**WHAT YOU HAVE TO DO:**
Answer these from the text about Michael Hammer:
1. Who founded business process reengineering with Hammer?
2. In what year and in what field did Hammer earn his doctorate?
3. In which city did he launch Hammer and Company?

## START PASSAGE PROVIDED

- Born: April 13, 1948 Annapolis, Maryland
- Died: September 3, 2008 (aged 60)
- Known for: Business process reengineering
- Children: Four, including Jessica Hammer

Academic background
- Alma mater: Massachusetts Institute of Technology

Academic work
- Institutions: MIT LCS; MIT Sloan; Hammer and Company;

= Michael Martin Hammer =

American engineer and author

Michael Martin Hammer (April 13, 1948 – September 3, 2008) was a Jewish-American engineer, management author, and professor of computer science at the Massachusetts Institute of Technology (MIT). Hammer and James A. Champy founded the management theory of business process reengineering (BPR), which they presented in their best-selling Reengineering the Corporation: A Manifesto for Business Revolution in 1993.

== Biography ==
===Early life and education===
Hammer was born in Annapolis, Maryland. He attended Massachusetts Institute of Technology, earning his bachelor's degree in math in 1968. He earned his master's degree in electrical engineering in 1970 and his doctorate in computer science in 1973. He married Phyllis Thurm Hammer in 1973; they lived in Newton, Massachusetts with their four children, including Jessica.

=== Career ===
After graduating from MIT, Hammer started his career as a professor of computer science at the institute. He additionally served as a lecturer's assistant in the MIT Sloan School of Management. In 1987, he transitioned to working as a managing consultant. Drawing on his training as an engineer, he proposed a process-oriented view of business management, emphasizing strategies which could enable businesses to reliably perform quality work. He developed a focus on the potential of "reengineering" corporations by evaluating existing business processes and developing new, more effective practices. This work inspired his international bestseller, Reengineering the Corporation. He later launched the managing consulting firm Hammer and Company in Cambridge, Massachusetts; he served as the company's president, directing the firm's focus on research and business education.

## END PASSAGE PROVIDED
## START SUPPLIED MATERIAL

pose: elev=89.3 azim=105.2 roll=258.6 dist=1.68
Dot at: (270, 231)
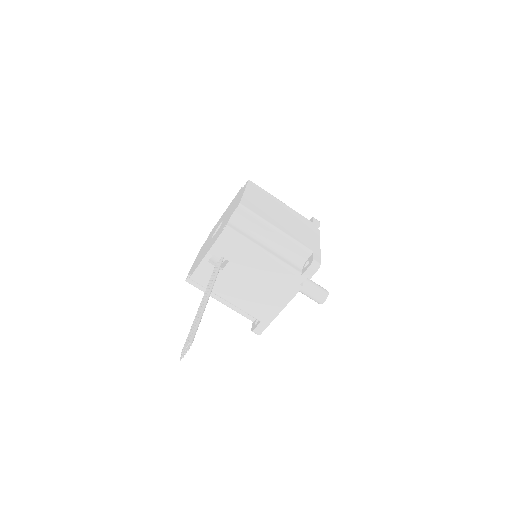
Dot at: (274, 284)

## END SUPPLIED MATERIAL

**WRITTEN RESPONSE:**
1. James A. Champy
2. 1973, in computer science
3. Cambridge, Massachusetts